When we got to Cole’s house and saw the cardboard box tunnel that led into the “Bat Cave,” located in the garage, my stomach turned over. Lee hung onto me as we crawled on all fours through the tunnel to the end, where I dragged us up onto our feet under black and blue crepe streamers that stroked our faces like spider legs. Lee screamed.
It was before I knew about sensory overload and how it could increase hyperactivity. Her eyes opened wide as she looked at several tables covered with glitter, glue, and markers for decorating paper bats. I moved to the back of the hot, crowded cave with the other parents.

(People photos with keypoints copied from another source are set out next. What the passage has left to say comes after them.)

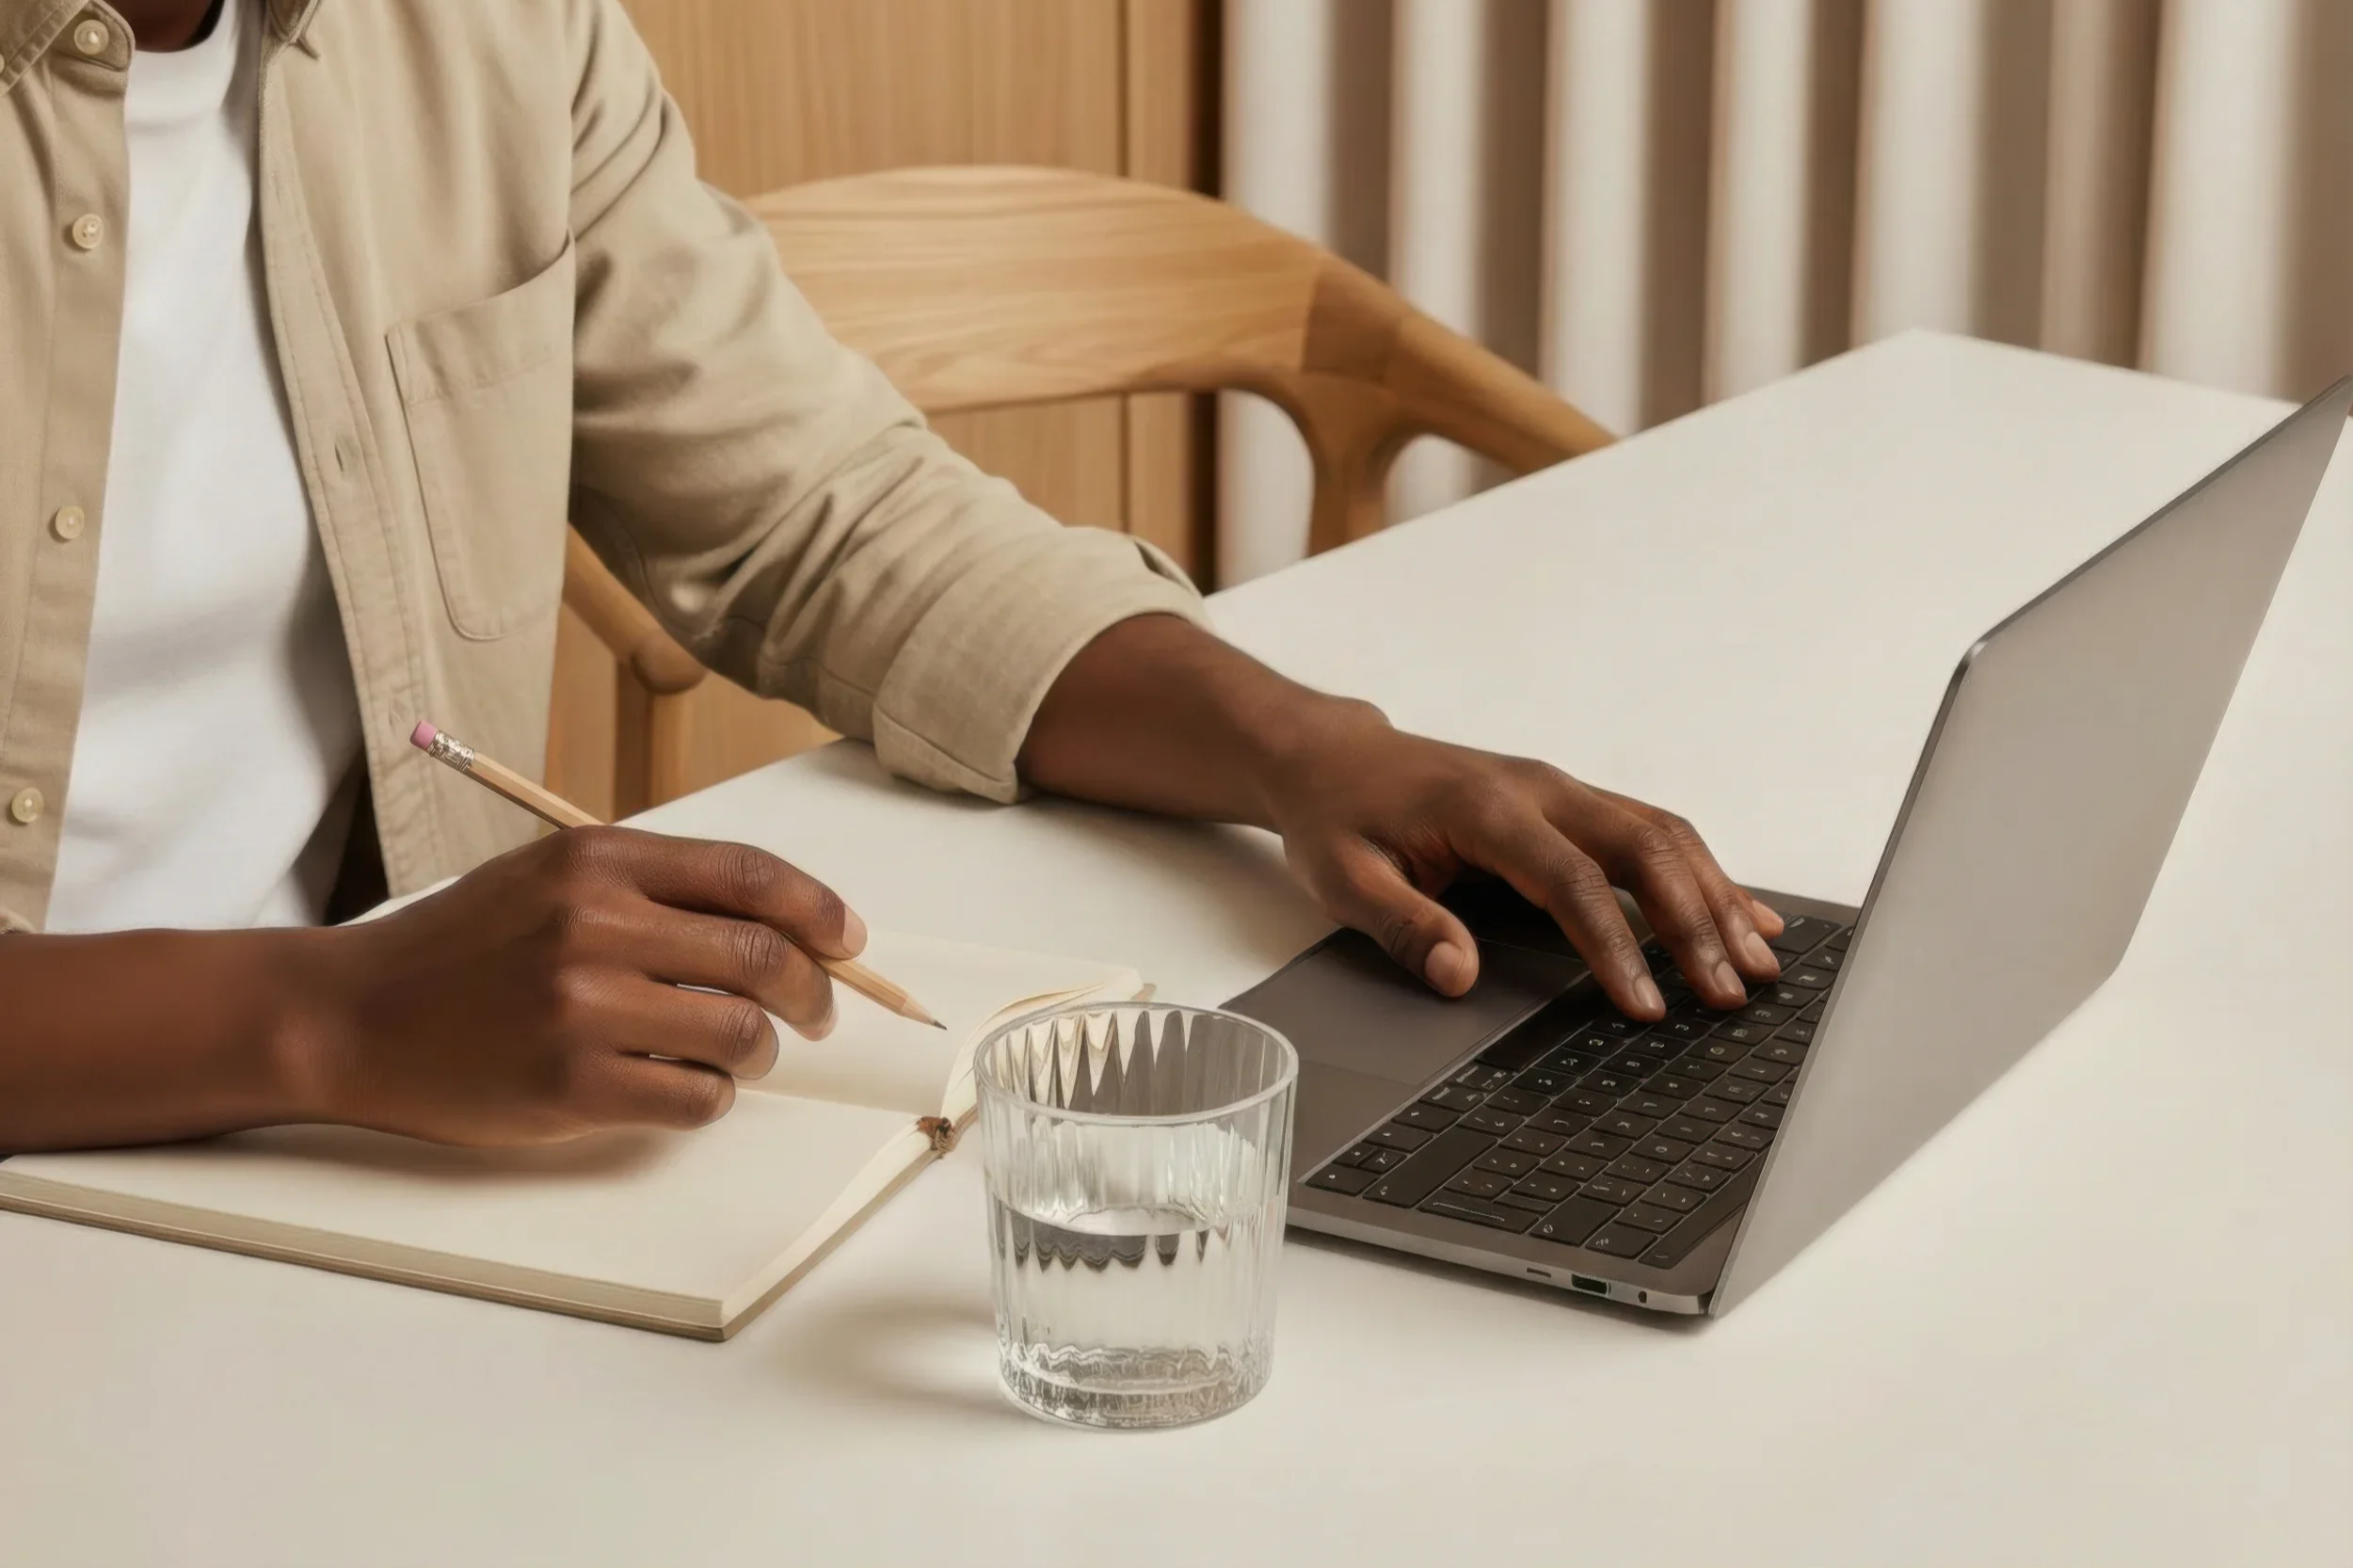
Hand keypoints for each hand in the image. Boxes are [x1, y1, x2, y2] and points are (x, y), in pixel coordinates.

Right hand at [288, 827, 863, 1145]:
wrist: (352, 1016)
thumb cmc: (464, 949)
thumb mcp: (551, 881)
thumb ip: (655, 892)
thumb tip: (782, 928)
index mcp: (598, 862)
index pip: (749, 876)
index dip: (819, 911)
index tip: (849, 941)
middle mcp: (595, 924)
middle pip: (762, 957)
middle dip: (813, 993)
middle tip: (815, 1015)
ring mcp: (583, 1007)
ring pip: (739, 1033)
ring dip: (758, 1053)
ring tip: (735, 1055)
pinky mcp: (571, 1085)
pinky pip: (696, 1099)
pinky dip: (711, 1099)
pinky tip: (685, 1088)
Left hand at [1261, 704, 1783, 1016]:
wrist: (1333, 757)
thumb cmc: (1339, 817)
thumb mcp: (1345, 879)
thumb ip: (1406, 926)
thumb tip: (1460, 975)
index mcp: (1485, 808)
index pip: (1570, 881)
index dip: (1616, 946)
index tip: (1646, 1004)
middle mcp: (1539, 789)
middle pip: (1641, 849)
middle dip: (1694, 923)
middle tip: (1727, 992)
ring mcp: (1560, 791)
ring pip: (1660, 836)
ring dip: (1715, 897)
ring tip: (1759, 963)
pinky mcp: (1569, 802)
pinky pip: (1650, 832)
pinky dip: (1702, 874)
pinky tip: (1742, 914)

Within minutes, Lee’s face was streaked in black and blue markers, her bat finished off with a pound of glitter, her little hands reaching for another child’s bat. “More, more!” she shouted.
I was about to jump over the tables to corral her when the song started, “Happy birthday to you...” Lee sat across the table from Cole, and she grew very still as the dancing flames on the bat cake got closer, closer... Today, I realize that her lack of impulse control made it impossible to resist, but that day I just stood, mouth open, as Lee shot up, leaned over, and blew out the candles on the Batman cake. I felt my cheeks burn. The birthday boy was crying, and parents stared in shock. Lee and I left long before his presents were opened.
The years of Batman, Little Mermaid, and Teletubbies parties are over. But there were lessons I took out of that bat cave that helped us avoid the birthday party blues in the years that followed:
>> I always told Lee what to expect before the party and we practiced, “Slow down,” “Wait your turn,” “Let your friend go first.”
>> I stood next to her when sensory distractions loomed, and made sure her chair was a safe distance from the birthday cake.
>> I asked the birthday mom if Lee could help by throwing out the wrapping paper during present time when she couldn’t sit still. Crunching wrapping paper gives great sensory feedback!
Cole didn’t talk to Lee for a long time after his party. Now, as teenagers, the bat cave is a dark, forgotten memory, and they remain close friends.